CCAR’s EDRC program has many distinct features worthy of replication and local refinement. Among the more striking of such features are the following.
* The EDRC program is governed by a formal agreement between CCAR and each participating hospital that delineates the roles and responsibilities of each party.
* The EDRC program is currently staffed by one Recovery Coach Manager and 9 full-time Recovery Coaches (RCs).
* Emergency Department Recovery Coaches (EDRCs) are recruited and screened (2 interviews with background and reference checks) based on desired experience, skills, and a good work history, but also for what our EDRC manager, Jennifer Chadukiewicz, calls “a servant’s heart.”
* All EDRCs go through more than 60 hours of training and spend the first weeks shadowing tenured EDRCs. The training includes the CCAR Recovery Coach Academy© (30 hours) as well as topical trainings, e.g., Narcan (naloxone administration), medication-assisted recovery, ethical decision-making, crisis intervention, and conflict resolution. Hospital specific training includes such areas as fire/general safety, OSHA, blood borne pathogens, infection control, hazardous materials, and HIPPA regulations.
* EDRC Recovery Coaches are employed by CCAR rather than the hospitals and enter the hospitals as service vendors and “guests” who defer to leadership of ER staff.
* The RCs are paid a livable wage ($20-$25/hr. to start plus benefits, health insurance, etc.) that allows them to work full time and support themselves and their families while affording time away for rest and self-care.
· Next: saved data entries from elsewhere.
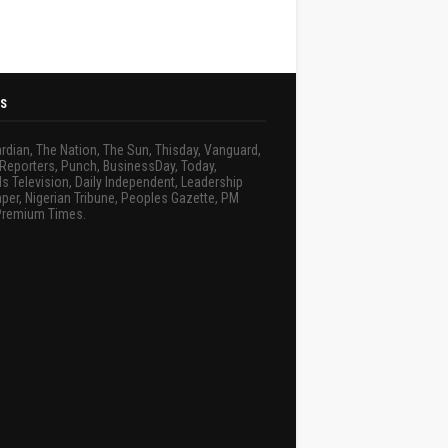
S
rdian, The Nation, The Sun, Thisday, Vanguard,
Reporters, Punch, BusinessDay, Today,
s Television, Daily Independent, Leadership
er, Nigerian Tribune, Peoples Gazette, PM
Premium Times.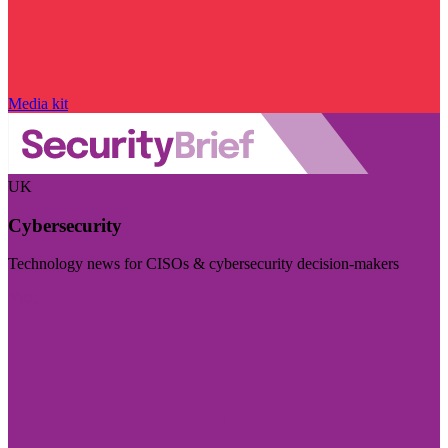
Media kit
UK
Cybersecurity
Technology news for CISOs & cybersecurity decision-makers
Visit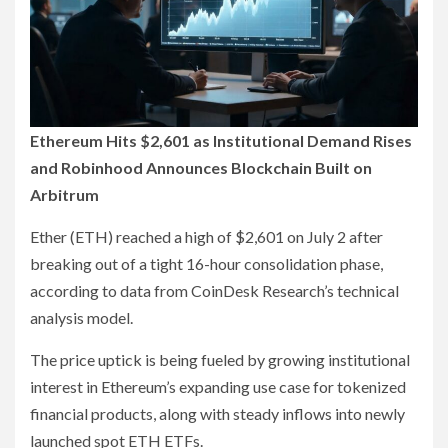
Ethereum Hits $2,601 as Institutional Demand Rises
and Robinhood Announces Blockchain Built on
Arbitrum
Ether (ETH) reached a high of $2,601 on July 2 after
breaking out of a tight 16-hour consolidation phase,
according to data from CoinDesk Research’s technical
analysis model.
The price uptick is being fueled by growing institutional
interest in Ethereum’s expanding use case for tokenized
financial products, along with steady inflows into newly
launched spot ETH ETFs.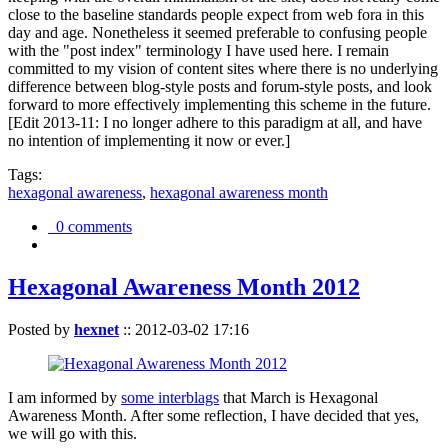
close to the baseline standards people expect from web fora in this
day and age. Nonetheless it seemed preferable to confusing people
with the "post index" terminology I have used here. I remain
committed to my vision of content sites where there is no underlying
difference between blog-style posts and forum-style posts, and look
forward to more effectively implementing this scheme in the future.
[Edit 2013-11: I no longer adhere to this paradigm at all, and have
no intention of implementing it now or ever.]
Tags:
hexagonal awareness
,
hexagonal awareness month
0 comments
Hexagonal Awareness Month 2012
Posted by
hexnet
::
2012-03-02 17:16
I am informed by
some interblags
that March is Hexagonal
Awareness Month. After some reflection, I have decided that yes,
we will go with this.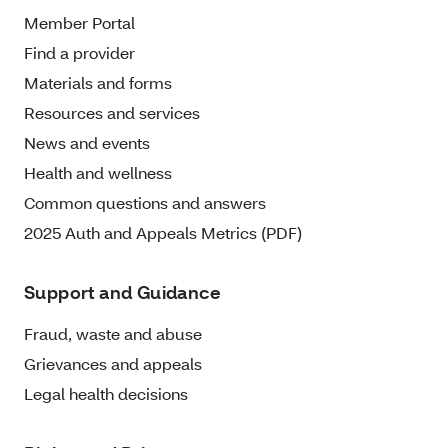
Member Portal
Find a provider
Materials and forms
Resources and services
News and events
Health and wellness
Common questions and answers
2025 Auth and Appeals Metrics (PDF)
Support and Guidance
Fraud, waste and abuse
Grievances and appeals
Legal health decisions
* EDRC coverage is provided from 8 am to 12 midnight, seven days a week, 365 days a year.
* Patients have the option of enrollment in enhanced Telephone Recovery Support (TRS) program (i.e., patients receive daily support calls for the next 10 days and then weekly if desired).
* EDRC’s provide assertive linkage and transportation (when needed) to treatment and recovery support resources.
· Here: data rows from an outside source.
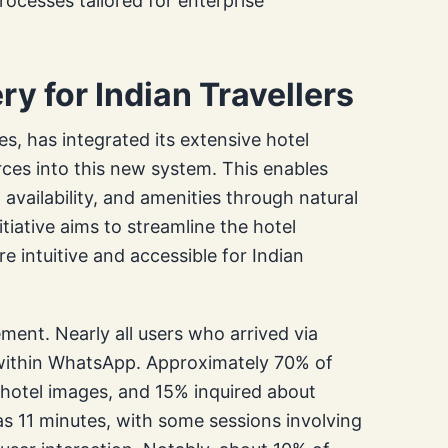
ocesses tailored for enterprise
y for Indian Travellers
es, has integrated its extensive hotel
ces into this new system. This enables
, availability, and amenities through natural
iative aims to streamline the hotel
 intuitive and accessible for Indian
ement. Nearly all users who arrived via
 within WhatsApp. Approximately 70% of
 hotel images, and 15% inquired about
s 11 minutes, with some sessions involving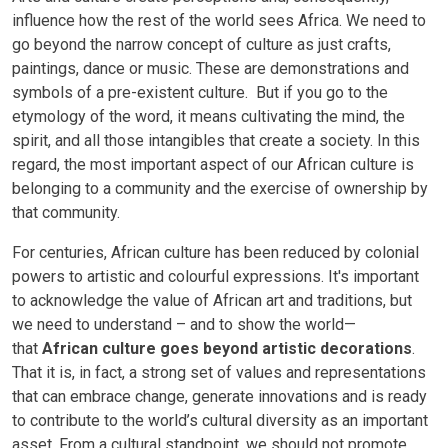
influence how the rest of the world sees Africa. We need to
go beyond the narrow concept of culture as just crafts,
paintings, dance or music. These are demonstrations and
symbols of a pre-existent culture. But if you go to the
etymology of the word, it means cultivating the mind, the
spirit, and all those intangibles that create a society. In this
regard, the most important aspect of our African culture is
belonging to a community and the exercise of ownership by
that community.
For centuries, African culture has been reduced by colonial
powers to artistic and colourful expressions. It's important
to acknowledge the value of African art and traditions, but
we need to understand – and to show the world—
that
African culture goes beyond artistic decorations
.
That it is, in fact, a strong set of values and representations
that can embrace change, generate innovations and is ready
to contribute to the world’s cultural diversity as an important
asset. From a cultural standpoint, we should not promote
* The EDRCs spend considerable time with community providers and other stakeholders building collaborative relationships that facilitate this patient referral and service linkage process.
* CCAR provides each hospital emergency department with “prescription pad” style resource handouts that can be attached to discharge paperwork and given to patient friend/family member.
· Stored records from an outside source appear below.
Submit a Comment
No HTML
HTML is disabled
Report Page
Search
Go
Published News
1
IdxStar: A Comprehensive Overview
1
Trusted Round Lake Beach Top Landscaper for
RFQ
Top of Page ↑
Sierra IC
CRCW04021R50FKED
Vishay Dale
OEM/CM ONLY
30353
There are critical windows of vulnerability and opportunity within addiction and recovery careers that serve to plunge one deeper into addiction or mark the catalytic beginning of a recovery process. The reversal of a drug overdose or treatment of other drug-related medical crises can constitute a recovery tipping point.
The emergency room is not the only critical point of potential intervention to reduce the risk of drug-related deaths and to promote addiction recovery. For persons with a history of addiction, the days and weeks immediately following release from a correctional facility, release from an inpatient or residential detoxification/treatment program without medication support, or cessation of medication-assisted treatment, and even transfer from one medication-assisted treatment provider to another all constitute a zone of heightened risk for re-initiation of risky drug use and death. Altering such risks and tipping the scales toward recovery stabilization, recovery maintenance, and enhanced quality of personal/family life in long-term recovery should be the goals of every community. Recovery community organizations like CCAR are showing us how this can be done.